So, there’s a shiny new hadron collider in Geneva, and not only is it large, it works! The next step, of course, is for it to make all kinds of spectacular discoveries about the fundamental structure of matter. All across the blogosphere people are putting forth their predictions for what the Large Hadron Collider will find. The best prediction award goes to Jester, who calculated the probability of producing dragons. (The original possibility having been suggested by Nima Arkani-Hamed.)
And what part of nature is hiding around the corner, waiting to be discovered? You may have heard that the LHC was built to find something called the Higgs Boson, and that this has something to do with why things have mass. That’s correct, but the possibilities are even richer. It turns out that our current understanding of particle physics tells us that there are at least two things that exist, but haven’t been found. They are:
- The Higgs
- Something Else.
Point 1 is from the fact that if particles have mass (which they do) and if there wasn’t something like the Higgs around then the laws of physics would predict fun, exiting, and impossible things. Say, if you put strawberries and yogurt in a blender, they would tell you the probability that you get a smoothie is 235%. (OK, the actual calculation is that if you fired two W particles at each other, they would bounce off at an angle of, say, 35 degrees 235% of the time.) It not that the calculation is wrong, it’s that it doesn’t make sense. Put in the Higgs boson, and the probabilities suddenly become sensible.

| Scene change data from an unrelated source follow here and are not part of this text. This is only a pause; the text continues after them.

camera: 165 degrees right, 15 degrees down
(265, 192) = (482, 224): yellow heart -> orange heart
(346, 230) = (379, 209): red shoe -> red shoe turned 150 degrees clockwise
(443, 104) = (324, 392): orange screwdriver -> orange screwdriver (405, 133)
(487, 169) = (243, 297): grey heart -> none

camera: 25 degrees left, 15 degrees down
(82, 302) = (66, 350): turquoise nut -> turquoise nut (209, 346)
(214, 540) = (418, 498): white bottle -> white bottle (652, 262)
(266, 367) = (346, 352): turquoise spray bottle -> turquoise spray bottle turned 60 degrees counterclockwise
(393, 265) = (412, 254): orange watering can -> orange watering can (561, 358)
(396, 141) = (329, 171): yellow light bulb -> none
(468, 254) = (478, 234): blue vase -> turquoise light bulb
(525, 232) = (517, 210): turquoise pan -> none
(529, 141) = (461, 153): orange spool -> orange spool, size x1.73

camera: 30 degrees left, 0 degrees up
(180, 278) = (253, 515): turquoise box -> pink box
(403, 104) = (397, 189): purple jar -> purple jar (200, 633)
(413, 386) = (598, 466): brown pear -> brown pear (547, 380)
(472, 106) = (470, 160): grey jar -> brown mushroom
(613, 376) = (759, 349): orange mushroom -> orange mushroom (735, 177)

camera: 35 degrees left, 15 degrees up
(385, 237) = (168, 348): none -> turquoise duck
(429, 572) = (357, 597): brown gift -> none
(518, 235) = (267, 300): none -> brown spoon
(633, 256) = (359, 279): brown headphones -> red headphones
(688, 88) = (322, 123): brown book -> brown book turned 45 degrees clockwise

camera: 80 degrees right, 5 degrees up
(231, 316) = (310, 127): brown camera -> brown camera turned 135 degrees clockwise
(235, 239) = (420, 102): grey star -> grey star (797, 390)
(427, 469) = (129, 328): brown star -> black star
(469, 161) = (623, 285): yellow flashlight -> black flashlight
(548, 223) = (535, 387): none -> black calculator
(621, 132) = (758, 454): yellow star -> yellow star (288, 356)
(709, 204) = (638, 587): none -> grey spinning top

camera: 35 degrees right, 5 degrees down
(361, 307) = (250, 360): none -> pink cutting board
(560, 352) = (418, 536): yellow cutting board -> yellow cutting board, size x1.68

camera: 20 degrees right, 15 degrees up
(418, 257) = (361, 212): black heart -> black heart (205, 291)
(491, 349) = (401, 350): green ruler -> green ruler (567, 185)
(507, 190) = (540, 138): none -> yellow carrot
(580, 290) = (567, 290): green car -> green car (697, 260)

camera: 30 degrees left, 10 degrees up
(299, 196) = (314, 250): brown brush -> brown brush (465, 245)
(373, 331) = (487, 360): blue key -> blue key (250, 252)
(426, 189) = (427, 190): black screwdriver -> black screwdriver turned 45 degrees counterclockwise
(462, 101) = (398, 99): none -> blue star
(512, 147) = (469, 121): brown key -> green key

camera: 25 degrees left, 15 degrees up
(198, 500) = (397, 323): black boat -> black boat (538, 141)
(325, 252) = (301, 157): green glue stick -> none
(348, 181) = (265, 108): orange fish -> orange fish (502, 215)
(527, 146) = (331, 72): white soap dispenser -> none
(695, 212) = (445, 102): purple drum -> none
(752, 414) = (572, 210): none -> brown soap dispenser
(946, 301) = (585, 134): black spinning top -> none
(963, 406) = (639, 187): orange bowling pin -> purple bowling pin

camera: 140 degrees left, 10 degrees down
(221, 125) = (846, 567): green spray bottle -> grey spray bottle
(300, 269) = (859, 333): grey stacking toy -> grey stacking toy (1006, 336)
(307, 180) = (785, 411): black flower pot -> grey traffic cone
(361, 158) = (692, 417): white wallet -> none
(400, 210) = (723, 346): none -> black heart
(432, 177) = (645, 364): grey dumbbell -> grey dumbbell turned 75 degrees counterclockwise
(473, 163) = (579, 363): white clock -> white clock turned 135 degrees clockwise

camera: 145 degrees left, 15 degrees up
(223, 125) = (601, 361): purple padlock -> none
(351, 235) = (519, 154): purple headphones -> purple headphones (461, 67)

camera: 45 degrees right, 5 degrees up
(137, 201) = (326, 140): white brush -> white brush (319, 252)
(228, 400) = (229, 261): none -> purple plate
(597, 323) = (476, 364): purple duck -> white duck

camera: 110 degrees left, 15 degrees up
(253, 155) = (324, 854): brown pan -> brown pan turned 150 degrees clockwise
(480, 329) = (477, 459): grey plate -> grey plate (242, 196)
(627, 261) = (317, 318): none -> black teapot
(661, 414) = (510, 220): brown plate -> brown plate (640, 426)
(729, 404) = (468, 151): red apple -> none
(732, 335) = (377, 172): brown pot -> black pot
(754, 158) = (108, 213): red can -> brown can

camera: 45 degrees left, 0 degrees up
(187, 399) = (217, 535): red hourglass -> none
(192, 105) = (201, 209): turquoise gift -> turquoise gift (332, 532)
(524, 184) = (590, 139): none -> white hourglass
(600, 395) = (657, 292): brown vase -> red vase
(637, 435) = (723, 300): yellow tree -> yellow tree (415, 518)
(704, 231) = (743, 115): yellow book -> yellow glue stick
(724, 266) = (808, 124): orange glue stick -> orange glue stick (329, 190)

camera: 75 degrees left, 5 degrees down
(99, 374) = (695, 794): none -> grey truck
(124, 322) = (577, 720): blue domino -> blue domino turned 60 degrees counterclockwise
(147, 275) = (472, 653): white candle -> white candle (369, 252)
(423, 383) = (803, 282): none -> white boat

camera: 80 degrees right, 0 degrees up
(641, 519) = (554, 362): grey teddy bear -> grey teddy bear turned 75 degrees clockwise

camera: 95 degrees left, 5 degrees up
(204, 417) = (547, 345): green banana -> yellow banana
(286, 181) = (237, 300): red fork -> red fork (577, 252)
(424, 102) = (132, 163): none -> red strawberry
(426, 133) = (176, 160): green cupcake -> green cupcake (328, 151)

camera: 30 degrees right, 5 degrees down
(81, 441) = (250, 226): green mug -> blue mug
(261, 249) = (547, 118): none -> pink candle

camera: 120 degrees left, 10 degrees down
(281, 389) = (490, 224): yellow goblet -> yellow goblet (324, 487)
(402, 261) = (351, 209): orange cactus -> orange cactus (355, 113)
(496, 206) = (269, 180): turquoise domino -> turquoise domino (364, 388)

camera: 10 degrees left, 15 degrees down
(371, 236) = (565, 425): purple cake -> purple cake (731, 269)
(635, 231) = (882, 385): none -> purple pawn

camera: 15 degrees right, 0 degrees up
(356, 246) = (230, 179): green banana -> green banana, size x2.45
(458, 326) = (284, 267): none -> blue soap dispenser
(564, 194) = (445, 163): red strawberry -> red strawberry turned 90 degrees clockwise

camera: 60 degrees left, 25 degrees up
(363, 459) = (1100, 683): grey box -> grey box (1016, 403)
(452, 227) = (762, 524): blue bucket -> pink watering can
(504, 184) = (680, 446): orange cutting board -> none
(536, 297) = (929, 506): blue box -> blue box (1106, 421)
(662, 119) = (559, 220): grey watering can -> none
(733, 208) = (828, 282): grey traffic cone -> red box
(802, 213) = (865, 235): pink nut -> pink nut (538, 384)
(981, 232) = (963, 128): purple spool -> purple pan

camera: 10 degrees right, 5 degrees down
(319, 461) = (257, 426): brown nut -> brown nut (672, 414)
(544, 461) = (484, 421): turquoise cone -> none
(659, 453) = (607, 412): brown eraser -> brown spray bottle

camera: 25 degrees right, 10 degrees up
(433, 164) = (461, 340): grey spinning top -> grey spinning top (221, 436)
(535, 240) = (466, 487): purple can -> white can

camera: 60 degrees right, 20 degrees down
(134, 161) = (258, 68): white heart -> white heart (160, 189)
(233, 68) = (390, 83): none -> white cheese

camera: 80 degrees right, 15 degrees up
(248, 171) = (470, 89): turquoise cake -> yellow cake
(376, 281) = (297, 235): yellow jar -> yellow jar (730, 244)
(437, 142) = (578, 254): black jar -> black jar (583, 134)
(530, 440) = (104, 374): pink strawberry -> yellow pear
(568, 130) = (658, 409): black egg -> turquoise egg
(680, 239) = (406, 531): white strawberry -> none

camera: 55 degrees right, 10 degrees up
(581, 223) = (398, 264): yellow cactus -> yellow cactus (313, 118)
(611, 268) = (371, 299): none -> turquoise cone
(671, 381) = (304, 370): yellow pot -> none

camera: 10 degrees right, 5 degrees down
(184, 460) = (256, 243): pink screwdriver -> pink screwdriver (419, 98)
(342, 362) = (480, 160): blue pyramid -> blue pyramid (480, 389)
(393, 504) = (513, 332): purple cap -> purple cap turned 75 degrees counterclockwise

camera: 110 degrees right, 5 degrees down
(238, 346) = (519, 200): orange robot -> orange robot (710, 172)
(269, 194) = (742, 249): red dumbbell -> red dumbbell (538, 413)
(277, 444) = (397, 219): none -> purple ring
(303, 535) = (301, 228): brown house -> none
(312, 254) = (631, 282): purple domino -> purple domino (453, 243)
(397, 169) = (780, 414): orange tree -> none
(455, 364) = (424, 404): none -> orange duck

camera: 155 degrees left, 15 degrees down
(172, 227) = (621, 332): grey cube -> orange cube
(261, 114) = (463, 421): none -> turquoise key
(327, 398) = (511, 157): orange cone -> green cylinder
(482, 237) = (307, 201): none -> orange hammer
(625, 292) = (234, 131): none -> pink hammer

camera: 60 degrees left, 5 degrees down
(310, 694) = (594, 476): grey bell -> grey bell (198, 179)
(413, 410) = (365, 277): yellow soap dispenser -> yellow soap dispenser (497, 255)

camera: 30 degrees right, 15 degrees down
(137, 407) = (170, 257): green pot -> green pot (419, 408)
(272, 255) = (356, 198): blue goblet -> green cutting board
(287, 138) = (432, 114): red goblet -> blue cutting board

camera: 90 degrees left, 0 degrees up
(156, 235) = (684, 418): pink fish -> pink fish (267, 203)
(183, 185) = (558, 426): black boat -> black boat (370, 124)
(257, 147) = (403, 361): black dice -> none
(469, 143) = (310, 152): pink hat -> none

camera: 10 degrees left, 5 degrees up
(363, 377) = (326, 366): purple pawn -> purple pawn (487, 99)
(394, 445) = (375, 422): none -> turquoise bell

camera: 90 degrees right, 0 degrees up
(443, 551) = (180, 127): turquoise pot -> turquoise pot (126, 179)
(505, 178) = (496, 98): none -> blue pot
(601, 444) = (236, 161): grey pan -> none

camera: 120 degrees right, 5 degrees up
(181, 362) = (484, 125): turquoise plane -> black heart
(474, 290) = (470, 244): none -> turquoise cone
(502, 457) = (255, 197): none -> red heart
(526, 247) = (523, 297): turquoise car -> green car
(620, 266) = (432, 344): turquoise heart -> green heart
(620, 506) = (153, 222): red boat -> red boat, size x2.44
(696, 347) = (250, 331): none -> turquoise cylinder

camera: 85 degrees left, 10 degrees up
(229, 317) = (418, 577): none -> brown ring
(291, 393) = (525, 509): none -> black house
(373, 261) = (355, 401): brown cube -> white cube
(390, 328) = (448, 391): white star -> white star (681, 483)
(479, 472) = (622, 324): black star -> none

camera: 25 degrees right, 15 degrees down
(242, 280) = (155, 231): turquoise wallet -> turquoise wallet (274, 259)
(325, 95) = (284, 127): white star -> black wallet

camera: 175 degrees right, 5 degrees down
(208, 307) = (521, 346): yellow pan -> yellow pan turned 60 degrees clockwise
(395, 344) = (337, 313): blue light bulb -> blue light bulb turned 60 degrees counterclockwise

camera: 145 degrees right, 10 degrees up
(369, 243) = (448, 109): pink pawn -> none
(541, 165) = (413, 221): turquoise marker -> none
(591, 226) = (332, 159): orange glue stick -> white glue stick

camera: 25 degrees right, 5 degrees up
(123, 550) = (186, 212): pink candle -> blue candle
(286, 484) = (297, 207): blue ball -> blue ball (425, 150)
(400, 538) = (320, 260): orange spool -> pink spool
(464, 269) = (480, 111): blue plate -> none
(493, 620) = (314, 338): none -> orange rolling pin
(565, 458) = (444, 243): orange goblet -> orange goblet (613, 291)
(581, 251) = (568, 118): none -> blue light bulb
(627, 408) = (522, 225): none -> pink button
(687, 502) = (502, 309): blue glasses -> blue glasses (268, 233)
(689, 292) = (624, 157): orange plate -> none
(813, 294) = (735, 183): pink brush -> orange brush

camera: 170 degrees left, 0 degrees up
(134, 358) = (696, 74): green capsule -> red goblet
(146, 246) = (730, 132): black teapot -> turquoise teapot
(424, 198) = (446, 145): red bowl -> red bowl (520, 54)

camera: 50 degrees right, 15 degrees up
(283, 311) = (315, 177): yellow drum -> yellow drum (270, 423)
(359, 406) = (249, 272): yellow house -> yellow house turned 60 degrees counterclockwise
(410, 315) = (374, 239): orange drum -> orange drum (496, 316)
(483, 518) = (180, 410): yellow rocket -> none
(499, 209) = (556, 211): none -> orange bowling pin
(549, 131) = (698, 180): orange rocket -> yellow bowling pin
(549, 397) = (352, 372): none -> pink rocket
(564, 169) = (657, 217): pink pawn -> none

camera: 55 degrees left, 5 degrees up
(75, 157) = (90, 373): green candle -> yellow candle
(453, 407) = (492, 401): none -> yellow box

On the other hand, if you do put in a Higgs boson, the theory also tells you that the mass of the W particle should be 10 million billion times larger than it’s measured mass. This is where point 2, Something Else, comes in. There has to be a Higgs to gives particles masses, and another ingredient to keep that mass light.
So, what are the options? The number of possibilities for new physics that could be found at the LHC is, frankly, enormous. Hitoshi Murayama once produced a slide to illustrate the dizzying array of ideas. Supersymmetry, extra dimensions, technicolor; the names are nearly as wild as the concepts, and yet there is a good chance that one of these ideas will turn out to be how reality works. Discovering any one of these would change our understanding of the world, which would be fantastic (in case there was any doubt).
But, being that I’m an incorrigible optimist, those aren’t the ideas I’m betting on. Murayama reserves several regions of his slide for “Not yet thought of”, although in light of Jester’s calculation we should perhaps rephrase that as: “Here be dragons”. It’s possible that the new physics looks nothing like the ideas that have already been put forward. Unlike Jester’s “real” dragons, which have essentially zero probability of being produced, these intellectual dragons are, in my view, the most likely result. I say I’m optimistic for betting on this because, as exciting as the other possibilities are, this would be by far the most spectacular. It’s been decades since there was a fundamentally new result in particle physics. Theorists have had all that time to speculate about what could be next. If the LHC finds something that hasn’t already been articulated, the reaction won’t be “Oh yeah, we should have thought of that.” Seeing a dragon would almost certainly mean the beginning of a wonderfully confusing and (therefore) exciting time in science.
So, for my prediction for what the LHC will find — out of blind optimism — I’m going with “dragons”.